Working directory changed to its parent folder.

In [None]:
import os
current_dir = os.getcwd()
current_dir

In [None]:
os.chdir(os.path.dirname(current_dir))
os.getcwd()

---

## Load house price dataset

In [None]:
import pandas as pd

house_prices_df = pd.read_csv(filepath_or_buffer='outputs/datasets/collection/house_prices.csv')
house_prices_df.dtypes

We know from the data collection notebook, that there are no duplicates in the dataset.

---

## Invalid data

### Data types

Inspection of the data types for each variable, shows no discrepancies from the expectation for each variable's suitable data type.

### Value ranges

Checking the values for each variable are within the numeric valid range or equal to one of the categorical options, as indicated in the datasets metadata.

**First for numeric variables**.

In [None]:
numeric_house_prices_df = house_prices_df.select_dtypes(exclude=['object'])
numeric_house_prices_df.columns.tolist()

In [None]:

def check_value_ranges(variable, value_range):
    """
    Checks whether the non-missing values for a 'house_prices_df' numeric variable are in the valid variable range.

    Args:
        variable (str): name of variable.
        value_range (list): [minimum value, maximum value].
    
    Returns a boolean indicating whether all values of the variable are in the valid range.

    """
    variable_series = house_prices_df[variable]
    # drop missing data
    variable_series.dropna(inplace=True)
    result_series = variable_series[variable_series <= value_range[1]]
    result_series = result_series >= value_range[0]
    return result_series.size == variable_series.size


In [None]:
print('|Variable|Valid range|Data in valid range|')
variable_value_ranges = {'1stFlrSF': [334, 4692], '2ndFlrSF': [0, 2065], 'BedroomAbvGr': [0, 8], 'BsmtFinSF1': [0, 5644],
                         'BsmtUnfSF': [0, 2336], 'TotalBsmtSF': [0, 6110], 'GarageArea': [0, 1418], 'GarageYrBlt': [1900, 2010],
                         'GrLivArea': [334, 5642], 'LotArea': [1300, 215245], 'LotFrontage': [21, 313], 'MasVnrArea': [0, 1600],
                         'EnclosedPorchSF': [0, 286], 'OpenPorchSF': [0, 547], 'OverallCond': [1, 10], 'OverallQual': [1,10],
                         'WoodDeckSF': [0, 736], 'YearBuilt': [1872, 2010], 'YearRemodAdd': [1950, 2010], 'SalePrice': [34900, 755000]}

for variable in numeric_house_prices_df.columns:
    print(f'{variable}|', f'{variable_value_ranges[variable]}|', check_value_ranges(variable, variable_value_ranges[variable]))

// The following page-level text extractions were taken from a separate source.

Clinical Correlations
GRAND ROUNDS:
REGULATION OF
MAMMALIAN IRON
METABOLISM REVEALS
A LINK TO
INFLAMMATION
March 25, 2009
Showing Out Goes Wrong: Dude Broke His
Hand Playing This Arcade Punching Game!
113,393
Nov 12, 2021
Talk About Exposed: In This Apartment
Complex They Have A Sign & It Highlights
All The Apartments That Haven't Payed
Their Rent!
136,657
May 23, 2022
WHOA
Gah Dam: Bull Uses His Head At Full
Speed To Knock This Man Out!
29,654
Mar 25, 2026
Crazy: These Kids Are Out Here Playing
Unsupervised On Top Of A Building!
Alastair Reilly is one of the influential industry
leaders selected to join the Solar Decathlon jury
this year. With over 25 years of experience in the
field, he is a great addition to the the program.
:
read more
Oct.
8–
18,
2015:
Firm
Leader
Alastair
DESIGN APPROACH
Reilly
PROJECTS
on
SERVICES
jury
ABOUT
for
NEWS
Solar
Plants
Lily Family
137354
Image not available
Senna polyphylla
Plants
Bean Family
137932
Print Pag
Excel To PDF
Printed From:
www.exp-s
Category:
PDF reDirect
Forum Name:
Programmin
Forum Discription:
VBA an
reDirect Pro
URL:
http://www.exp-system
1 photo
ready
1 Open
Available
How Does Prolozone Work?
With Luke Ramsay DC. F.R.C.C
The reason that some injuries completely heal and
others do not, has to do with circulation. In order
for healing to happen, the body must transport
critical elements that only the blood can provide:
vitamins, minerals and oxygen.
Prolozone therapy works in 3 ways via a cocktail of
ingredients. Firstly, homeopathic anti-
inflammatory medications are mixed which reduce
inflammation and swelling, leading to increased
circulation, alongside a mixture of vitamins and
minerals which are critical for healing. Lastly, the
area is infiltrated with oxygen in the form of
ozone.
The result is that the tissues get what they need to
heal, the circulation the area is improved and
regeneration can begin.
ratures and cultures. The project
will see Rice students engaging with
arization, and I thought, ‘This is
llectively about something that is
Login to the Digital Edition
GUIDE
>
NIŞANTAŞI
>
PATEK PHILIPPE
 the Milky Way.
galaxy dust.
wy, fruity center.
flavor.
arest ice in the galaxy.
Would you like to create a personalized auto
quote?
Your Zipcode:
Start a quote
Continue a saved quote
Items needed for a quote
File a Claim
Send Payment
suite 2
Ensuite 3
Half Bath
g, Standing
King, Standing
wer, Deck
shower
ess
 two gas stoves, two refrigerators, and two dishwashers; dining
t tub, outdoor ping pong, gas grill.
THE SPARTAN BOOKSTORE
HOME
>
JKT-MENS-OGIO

All non-missing values are in the valid range for each numeric variable.

**Now for categorical variables**.

In [None]:
categorical_house_prices_df = house_prices_df.select_dtypes(include=['object'])
categorical_house_prices_df.columns.tolist()

In [None]:
import numpy as np

# include NaN as a valid value 
result_df = categorical_house_prices_df.isin({'BsmtExposure': ['Gd', 'Av', 'Mn', 'No', 'None', np.nan], 'BsmtFinType1': ['GLQ', 'ALQ', 'BLQ', 'Rec', 'LwQ', 'Unf', 'None', np.nan],
                                  'GarageFinish': ['Fin', 'RFn', 'Unf', 'None', np.nan], 'KitchenQual': ['Ex', 'Gd', 'TA', 'Fa', 'Po', np.nan]})
for col in result_df.columns:
    print(result_df[col].value_counts())

All values are valid for the categorical variables (allowing for missing data).